Items from a dataset:
----------
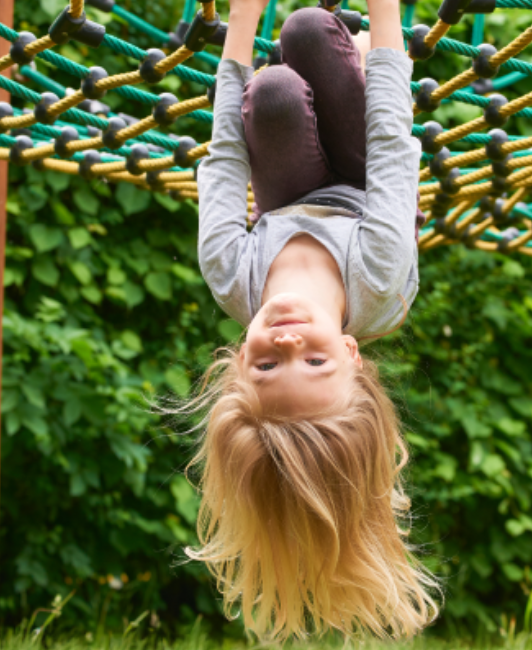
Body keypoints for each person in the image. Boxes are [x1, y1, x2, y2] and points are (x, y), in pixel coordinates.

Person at [180, 0, 436, 641]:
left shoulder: (231, 273)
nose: (288, 340)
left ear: (241, 360)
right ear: (352, 353)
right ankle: (322, 47)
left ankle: (290, 70)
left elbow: (223, 158)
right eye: (314, 361)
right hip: (364, 181)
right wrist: (386, 14)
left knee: (273, 95)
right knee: (305, 31)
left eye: (267, 364)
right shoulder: (377, 277)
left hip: (284, 189)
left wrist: (239, 22)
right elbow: (390, 143)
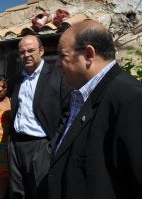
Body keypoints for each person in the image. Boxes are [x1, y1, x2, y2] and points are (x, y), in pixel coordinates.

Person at [49, 19, 142, 199]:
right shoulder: (80, 97)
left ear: (89, 55)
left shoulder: (130, 100)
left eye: (62, 55)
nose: (57, 63)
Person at [8, 34, 71, 199]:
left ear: (41, 51)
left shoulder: (58, 75)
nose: (26, 55)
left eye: (30, 50)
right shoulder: (16, 80)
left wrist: (53, 144)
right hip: (16, 145)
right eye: (22, 52)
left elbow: (68, 111)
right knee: (18, 192)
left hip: (41, 145)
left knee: (41, 191)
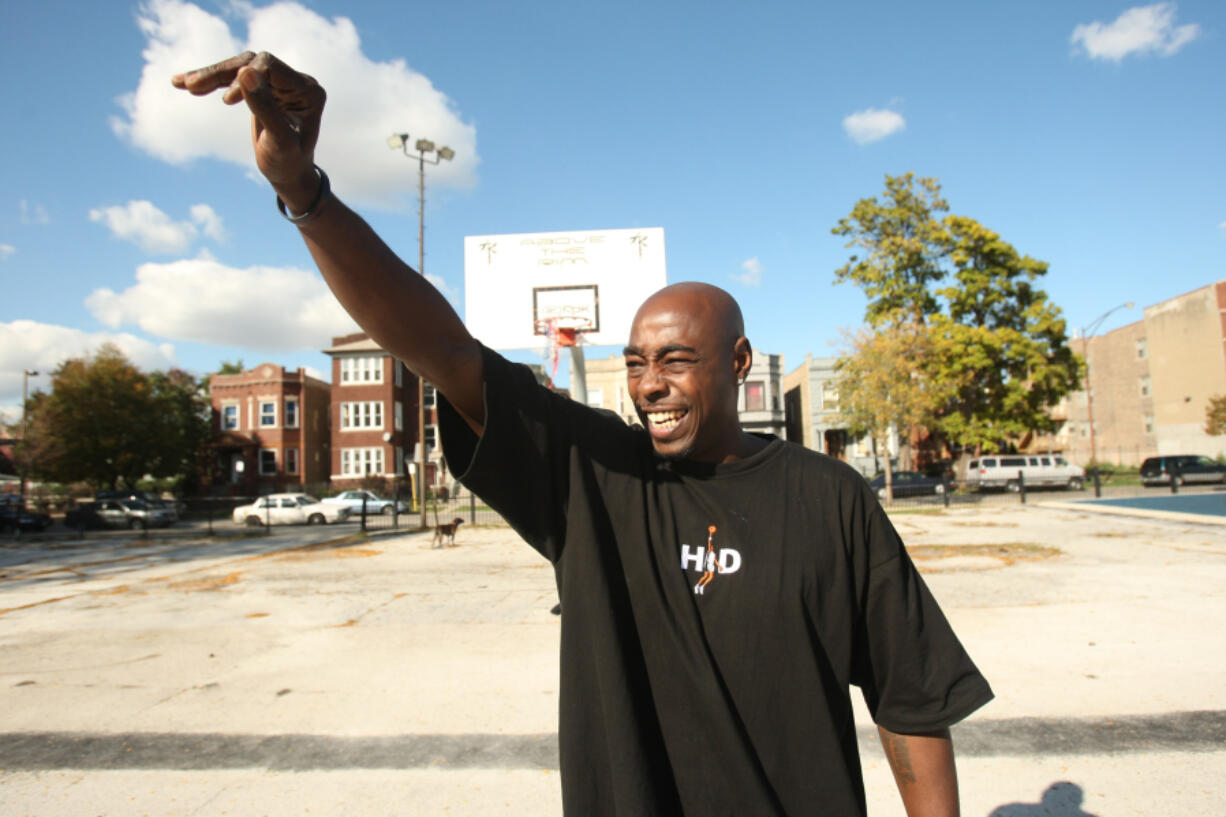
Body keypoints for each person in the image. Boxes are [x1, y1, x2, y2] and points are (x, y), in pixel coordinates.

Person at [175, 51, 993, 816]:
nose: (649, 385)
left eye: (675, 359)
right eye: (636, 361)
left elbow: (910, 698)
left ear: (737, 360)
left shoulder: (832, 499)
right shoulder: (591, 473)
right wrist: (304, 194)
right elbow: (443, 347)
----------
:: TASK DESCRIPTION ::
The entries above are to be restated verbatim, with no pictures carried over.

:: THE COMPLETED TASK ::
Body keypoints for each person in the image. Boxes are [x1, y1, x2, y2] and points are (x, y), in pixel coordinates.

Person at [180, 0, 436, 641]:
left shoulder: (231, 273)
nose: (288, 340)
left ear: (241, 360)
right ear: (352, 353)
right ankle: (322, 47)
left ankle: (290, 70)
left elbow: (223, 158)
right eye: (314, 361)
right hip: (364, 181)
right wrist: (386, 14)
left knee: (273, 95)
right knee: (305, 31)
left eye: (267, 364)
right shoulder: (377, 277)
left hip: (284, 189)
left wrist: (239, 22)
right elbow: (390, 143)
Body keypoints for each person in the image. Boxes are [x1, y1, x2, y2] and points are (x, y), in pixel coordinates.

Person at [49, 19, 142, 199]:
right shoulder: (80, 97)
left ear: (89, 55)
left shoulder: (130, 100)
left eye: (62, 55)
nose: (57, 63)
Person at [8, 34, 71, 199]:
left ear: (41, 51)
left shoulder: (58, 75)
nose: (26, 55)
left eye: (30, 50)
right shoulder: (16, 80)
left wrist: (53, 144)
right hip: (16, 145)
right eye: (22, 52)
left elbow: (68, 111)
right knee: (18, 192)
left hip: (41, 145)
left knee: (41, 191)
Body keypoints for each person in the image. Boxes are [x1, y1, x2, y2] and points are (x, y), in pixel coordinates.

Person at [175, 51, 993, 816]:
nose: (649, 385)
left eye: (675, 359)
right eye: (636, 361)
left elbow: (910, 698)
left ear: (737, 360)
left shoulder: (832, 499)
right shoulder: (591, 473)
right wrist: (304, 194)
right elbow: (443, 347)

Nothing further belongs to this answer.